Internal memos from the HSE tell a shocking story of cover up and wilful endangering of lives.
A memo from March 2016 shows that audits on cervical screening tests began in 2010 but it was only six years later, that the HSE noted that ‘the process is reaching the stage of communicating individual case reports’.
In other words, telling doctors and the women concerned about problems found.
The memo then notes that ‘one of the cytology laboratories has sought legal advice on the right of the programme to communicate audit outcomes’.
In other words, the private companies that were doing the tests wanted to stop women hearing about false screening tests.
As a result of this pressure and out of concern for their own image, the HSE decided to ‘pause all letters and ‘await advice from solicitors’.
They did not care if this delay in communications endangered the health of women.
But the former Health Ministers, who were responsible for the health services, are taking no responsibility for this scandal.
This is outrageous.
It is simply unbelievable that Leo Varadkar and Simon Harris knew nothing about this HSE strategy.
These are two ambitious men who, to put it mildly, have a record of heightened concern about PR. Yet they claim they were not informed about the publicity strategy of the HSE!
It makes no sense. It is time to end the ‘see nothing, hear nothing’ game that the political elite play.
Everyone knows that in an age of supposed transparency, bureaucratic elites know when to commit items to paper and when to ensure reports are only given verbally.

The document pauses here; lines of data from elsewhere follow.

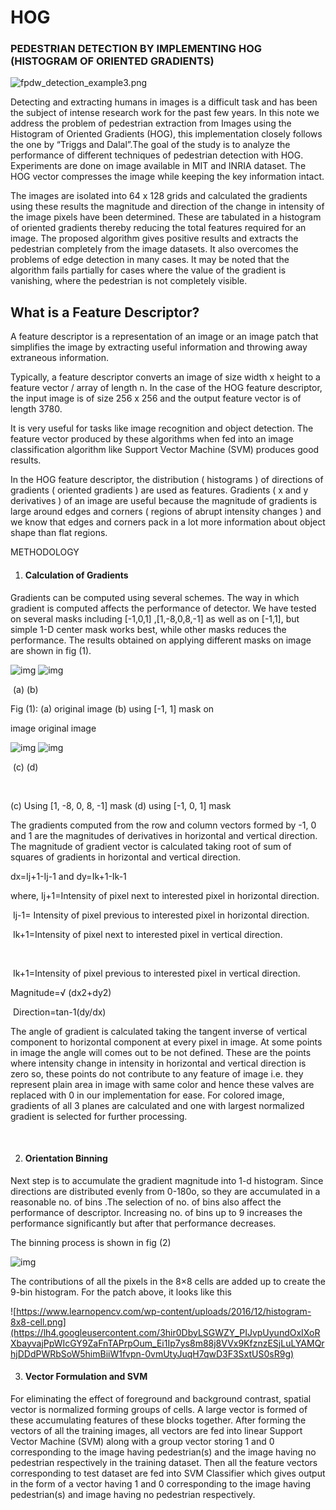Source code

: # HOG

### PEDESTRIAN DETECTION BY IMPLEMENTING HOG (HISTOGRAM OF ORIENTED GRADIENTS)

![fpdw_detection_example3.png](https://lh6.googleusercontent.com/17JvaqGJcq0AB1UzjqtQ2h2XMJFGaH8cB4OYlWeisIFT-l5BYgEcjSQX9agRTAko7OQ085H2ll912rmV6FWugZBYH9pA9WqZjO6k_kgaYxWTc7fOqCWHTw_vuzVZZ7MVKZzJiOuNy2YodnkieA)

Detecting and extracting humans in images is a difficult task and has been the subject of intense research work for the past few years. In this note we address the problem of pedestrian extraction from Images using the Histogram of Oriented Gradients (HOG), this implementation closely follows the one by “Triggs and Dalal”.The goal of the study is to analyze the performance of different techniques of pedestrian detection with HOG. Experiments are done on image available in MIT and INRIA dataset. The HOG vector compresses the image while keeping the key information intact.

The images are isolated into 64 x 128 grids and calculated the gradients using these results the magnitude and direction of the change in intensity of the image pixels have been determined. These are tabulated in a histogram of oriented gradients thereby reducing the total features required for an image. The proposed algorithm gives positive results and extracts the pedestrian completely from the image datasets. It also overcomes the problems of edge detection in many cases. It may be noted that the algorithm fails partially for cases where the value of the gradient is vanishing, where the pedestrian is not completely visible.

##  

## What is a Feature Descriptor?

A feature descriptor is a representation of an image or an image patch that simplifies the image by extracting useful information and throwing away extraneous information.

Typically, a feature descriptor converts an image of size width x height to a feature vector / array of length n. In the case of the HOG feature descriptor, the input image is of size 256 x 256 and the output feature vector is of length 3780.

It is very useful for tasks like image recognition and object detection. The feature vector produced by these algorithms when fed into an image classification algorithm like Support Vector Machine (SVM) produces good results.

In the HOG feature descriptor, the distribution ( histograms ) of directions of gradients ( oriented gradients ) are used as features. Gradients ( x and y derivatives ) of an image are useful because the magnitude of gradients is large around edges and corners ( regions of abrupt intensity changes ) and we know that edges and corners pack in a lot more information about object shape than flat regions.

METHODOLOGY

1. #### Calculation of Gradients

Gradients can be computed using several schemes. The way in which gradient is computed affects the performance of detector. We have tested on several masks including [-1,0,1] ,[1,-8,0,8,-1] as well as on [-1,1], but simple 1-D center  mask works best, while other masks reduces the performance. The results obtained on applying different masks on image are shown in fig (1).

![img](https://lh6.googleusercontent.com/oVU9vqBtcFDr7ehW44ddQLyoSdWz0dVKBJi5V11zhum_gvR2rCprlcK_oQVeTp9lVznCPS-xBsYNkeFnYW5XZ_kjhpP63BzNpE0Rbuknmi5Ar-D-Mm5R1jw-YZ9LlVnSxasr_FWzbltUR4ZacQ)              ![img](https://lh6.googleusercontent.com/DucixPmi_rdgVjJ_kYt6hY_7p-NOHcaeTVQsKDJxk8ty-KZ_8e79TLi4yGwf1ZPXnzaP709DTrAdC9bdzprgHngsHJyJXm8KH0D_cbzbSP6ZLmL8XRuEBCVKfaBYalwhonK4uTDBSLZc0b7how)

​                              (a)                                                                       (b)

Fig (1):  (a) original image    (b) using [-1, 1] mask on  

image original image

![img](https://lh6.googleusercontent.com/2ePA3DHIxJvTi9EQCgxeV7oqEGsBG0cvEhH-16M3Rxytgavw6xwU_vZ4DhQNqKgueip-X9fmg0Hq6Hvyqt8t2ZRkrf8PUW5nonVc5eDIQ3mwL7MQghR-v_w-pgTVKRqTlleCR-powD4Up_FZIg)                              ![img](https://lh3.googleusercontent.com/fLFr5EbHD3GFwdXjG6TDrtreiZo8_Xh5Fid7nf1YrwaBY8aP8L7ZthzzkjFmBVbnDoKSCyuUgqDSHV4E8UC6jnzIXIvt8AfV997QVvZy3aOxkp5QFF46S8NTHce63ddDxH4uWvs1c2a_GUluSg)  

​                               (c)                                                                                         (d)

​                        

(c) Using [1, -8, 0, 8, -1] mask    (d) using [-1, 0, 1] mask

The gradients computed from the row and column vectors formed by -1, 0 and 1 are the magnitudes of derivatives in horizontal and vertical direction. The magnitude of gradient vector is calculated taking root of sum of squares of gradients in horizontal and vertical direction.

dx=Ij+1-Ij-1    and    dy=Ik+1-Ik-1

where, Ij+1=Intensity of pixel next to interested pixel in horizontal direction.

​                Ij-1= Intensity of pixel previous to interested pixel in horizontal direction.

​                Ik+1=Intensity of pixel next to interested pixel in vertical direction.

​           

​          Ik+1=Intensity of pixel previous to interested pixel in vertical direction.

Magnitude=√ (dx2+dy2)

​                                             Direction=tan-1(dy/dx)

The angle of gradient is calculated taking the tangent inverse of vertical component to horizontal component at every pixel in image. At some points in image the angle will comes out to be not defined. These are the points where intensity change in intensity in horizontal and vertical direction is zero so, these points do not contribute to any feature of image i.e. they represent plain area in image with same color and hence these valves are replaced with 0 in our implementation for ease. For colored image, gradients of all 3 planes are calculated and one with largest normalized gradient is selected for further processing.

​           

2. #### Orientation Binning

Next step is to accumulate the gradient magnitude into 1-d histogram. Since directions are distributed evenly from 0-180o, so they are accumulated in a reasonable no. of bins .The selection of no. of bins also affect the performance of descriptor. Increasing no. of bins up to 9 increases the performance significantly but after that performance decreases.

The binning process is shown in fig (2)

![img](https://lh6.googleusercontent.com/eV0bB5lsoi_fDZdwqDTz_vBwTFkefgKmiH2FnHO-uQWYV2kZ15x9Y2fwCmzJ0oTimcVcHkJoWDLzQGLUL8KgTlXxjhkqZcyPgsjYZFNsXM7NFIlYZPoPGVRbDblLimKcC1LG34RpfHLSGH7Kwg)

The contributions of all the pixels in the 8×8 cells are added up to create the 9-bin histogram. For the patch above, it looks like this

![https://www.learnopencv.com/wp-content/uploads/2016/12/histogram-8x8-cell.png](https://lh4.googleusercontent.com/3hir0DbyLSGWZY_PIJvpUyundOxIXoRXbayvajPpWIcGY9ZaFnTAPrpOum_Ei1Ip7ys8m88j8VVx9KfznzESjLuLYAMQrhjDDdPWRbSoW5himBiiW1fvpn-0vmUtyJuqH7qwD3F3SxtUS0sR9g)

3. #### Vector Formulation and SVM

For eliminating the effect of foreground and background contrast, spatial vector is normalized forming groups of cells. A large vector is formed of these accumulating features of these blocks together. After forming the vectors of all the training images, all vectors are fed into linear Support Vector Machine (SVM) along with a group vector storing 1 and 0 corresponding to the image having pedestrian(s) and the image having no pedestrian respectively in the training dataset. Then all the feature vectors corresponding to test dataset are fed into SVM Classifier which gives output in the form of a vector having 1 and 0 corresponding to the image having pedestrian(s) and image having no pedestrian respectively.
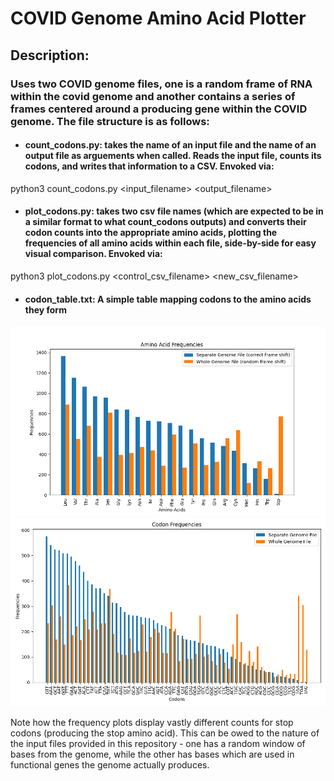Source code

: # COVID Genome Amino Acid Plotter

## Description:
### Uses two COVID genome files, one is a random frame of RNA within the covid genome and another contains a series of frames centered around a producing gene within the COVID genome. The file structure is as follows:

- #### **count_codons.py**: takes the name of an input file and the name of an output file as arguements when called. Reads the input file, counts its codons, and writes that information to a CSV. Envoked via:
python3 count_codons.py <input_filename> <output_filename>

- #### **plot_codons.py**: takes two csv file names (which are expected to be in a similar format to what count_codons outputs) and converts their codon counts into the appropriate amino acids, plotting the frequencies of all amino acids within each file, side-by-side for easy visual comparison. Envoked via:
python3 plot_codons.py <control_csv_filename> <new_csv_filename>

- #### **codon_table.txt**: A simple table mapping codons to the amino acids they form

![Amino Acid Frequency Plot](amino_acid_freq_plot.png)
![Codon Frequency Plot](window_comparison.png)

Note how the frequency plots display vastly different counts for stop codons (producing the stop amino acid). This can be owed to the nature of the input files provided in this repository - one has a random window of bases from the genome, while the other has bases which are used in functional genes the genome actually produces.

They have developed a practice that when thing go wrong, a sacrificial punch bag is offered to take public criticism while the political masters protected. The punch bag is then looked after with a high pension and a new career in the private sector.
This cynical game must now end.
If Varadkar or Harris knew nothing about these memos, they are naïve, incompetent fools who do not understand how bureaucracies work and had no will to change that culture. For that alone they should resign.
But they were not fools. They are immersed in a culture of PR spinning and must have heard about an oncoming to danger to their positions.
It is time to bring in full political responsibility and then repatriate cervical cancer screening programme to the Irish public health system.
Privatisation must end. So too must the culture of cover up that goes to the top of Irish society.